PROBLEM >>
Transcribe the stretch of entries below from the line with "Management program to" through the line with "to improve the quality of patient care.", exactly and with both ends included; leave out all other lines.

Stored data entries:
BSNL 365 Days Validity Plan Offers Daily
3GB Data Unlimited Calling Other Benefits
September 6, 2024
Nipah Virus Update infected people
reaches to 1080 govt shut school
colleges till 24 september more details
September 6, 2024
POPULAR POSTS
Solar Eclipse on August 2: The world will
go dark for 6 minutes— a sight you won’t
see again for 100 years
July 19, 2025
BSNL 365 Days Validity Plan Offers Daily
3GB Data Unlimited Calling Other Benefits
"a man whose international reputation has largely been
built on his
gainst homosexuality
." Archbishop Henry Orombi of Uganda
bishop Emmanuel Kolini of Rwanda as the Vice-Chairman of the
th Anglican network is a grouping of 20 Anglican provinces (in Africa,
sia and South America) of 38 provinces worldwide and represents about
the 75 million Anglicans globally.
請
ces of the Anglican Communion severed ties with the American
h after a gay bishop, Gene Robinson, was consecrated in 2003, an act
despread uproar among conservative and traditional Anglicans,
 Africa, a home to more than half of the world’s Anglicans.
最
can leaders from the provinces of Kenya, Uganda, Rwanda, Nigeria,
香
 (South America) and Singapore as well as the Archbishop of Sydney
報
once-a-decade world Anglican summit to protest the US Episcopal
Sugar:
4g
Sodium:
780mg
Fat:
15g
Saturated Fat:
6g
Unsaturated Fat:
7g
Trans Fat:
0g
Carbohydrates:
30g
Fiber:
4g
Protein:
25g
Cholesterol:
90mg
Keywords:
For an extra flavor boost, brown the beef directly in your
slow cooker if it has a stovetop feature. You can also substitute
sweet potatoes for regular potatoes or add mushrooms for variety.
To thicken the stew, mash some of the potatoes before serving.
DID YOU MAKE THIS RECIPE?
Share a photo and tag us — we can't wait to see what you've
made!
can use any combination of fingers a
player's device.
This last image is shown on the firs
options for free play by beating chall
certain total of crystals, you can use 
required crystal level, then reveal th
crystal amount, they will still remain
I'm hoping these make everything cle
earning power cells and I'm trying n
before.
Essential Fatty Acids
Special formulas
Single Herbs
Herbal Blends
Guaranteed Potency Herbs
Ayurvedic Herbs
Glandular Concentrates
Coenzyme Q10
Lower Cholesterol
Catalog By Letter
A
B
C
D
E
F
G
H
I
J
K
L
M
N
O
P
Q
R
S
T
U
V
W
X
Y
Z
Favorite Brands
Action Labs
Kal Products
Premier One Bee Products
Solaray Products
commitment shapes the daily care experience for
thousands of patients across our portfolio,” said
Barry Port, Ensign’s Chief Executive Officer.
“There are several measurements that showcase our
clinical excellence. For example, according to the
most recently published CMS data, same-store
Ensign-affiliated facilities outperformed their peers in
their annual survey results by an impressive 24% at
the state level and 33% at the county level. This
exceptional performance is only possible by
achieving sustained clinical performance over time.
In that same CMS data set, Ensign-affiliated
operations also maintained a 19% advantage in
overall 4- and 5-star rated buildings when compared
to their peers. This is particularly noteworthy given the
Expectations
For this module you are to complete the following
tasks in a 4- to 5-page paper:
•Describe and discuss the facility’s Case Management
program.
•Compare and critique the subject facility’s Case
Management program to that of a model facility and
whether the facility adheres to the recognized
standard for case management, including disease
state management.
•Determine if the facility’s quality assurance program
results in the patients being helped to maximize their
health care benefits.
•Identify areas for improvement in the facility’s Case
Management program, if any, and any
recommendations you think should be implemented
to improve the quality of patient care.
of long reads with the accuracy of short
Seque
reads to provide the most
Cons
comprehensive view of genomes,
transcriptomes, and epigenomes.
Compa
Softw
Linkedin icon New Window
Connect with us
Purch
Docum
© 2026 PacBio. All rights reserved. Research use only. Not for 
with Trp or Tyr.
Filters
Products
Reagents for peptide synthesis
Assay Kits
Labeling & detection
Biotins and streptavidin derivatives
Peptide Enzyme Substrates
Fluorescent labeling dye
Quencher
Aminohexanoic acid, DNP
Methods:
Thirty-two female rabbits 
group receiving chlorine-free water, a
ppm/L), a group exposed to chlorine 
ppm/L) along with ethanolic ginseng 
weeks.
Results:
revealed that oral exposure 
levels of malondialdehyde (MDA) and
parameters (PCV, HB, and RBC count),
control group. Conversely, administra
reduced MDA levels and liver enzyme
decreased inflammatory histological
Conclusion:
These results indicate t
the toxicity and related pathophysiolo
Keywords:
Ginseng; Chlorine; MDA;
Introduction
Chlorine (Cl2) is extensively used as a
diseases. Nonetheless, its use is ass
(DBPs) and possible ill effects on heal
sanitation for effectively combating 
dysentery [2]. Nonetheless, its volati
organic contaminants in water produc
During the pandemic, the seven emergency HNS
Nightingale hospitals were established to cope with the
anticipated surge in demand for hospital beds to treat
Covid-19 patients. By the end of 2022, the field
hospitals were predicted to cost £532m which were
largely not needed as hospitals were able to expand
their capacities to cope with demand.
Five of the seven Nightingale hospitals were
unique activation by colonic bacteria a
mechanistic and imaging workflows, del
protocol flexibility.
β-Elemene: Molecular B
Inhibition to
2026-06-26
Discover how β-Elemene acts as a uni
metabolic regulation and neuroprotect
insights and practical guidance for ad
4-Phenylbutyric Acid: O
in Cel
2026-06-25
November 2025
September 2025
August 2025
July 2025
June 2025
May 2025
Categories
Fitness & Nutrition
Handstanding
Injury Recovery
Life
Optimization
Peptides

TASK RESULT >>
Management program to that of a model facility and
whether the facility adheres to the recognized
standard for case management, including disease
state management.
•Determine if the facility’s quality assurance program
results in the patients being helped to maximize their
health care benefits.
•Identify areas for improvement in the facility’s Case
Management program, if any, and any
recommendations you think should be implemented
to improve the quality of patient care.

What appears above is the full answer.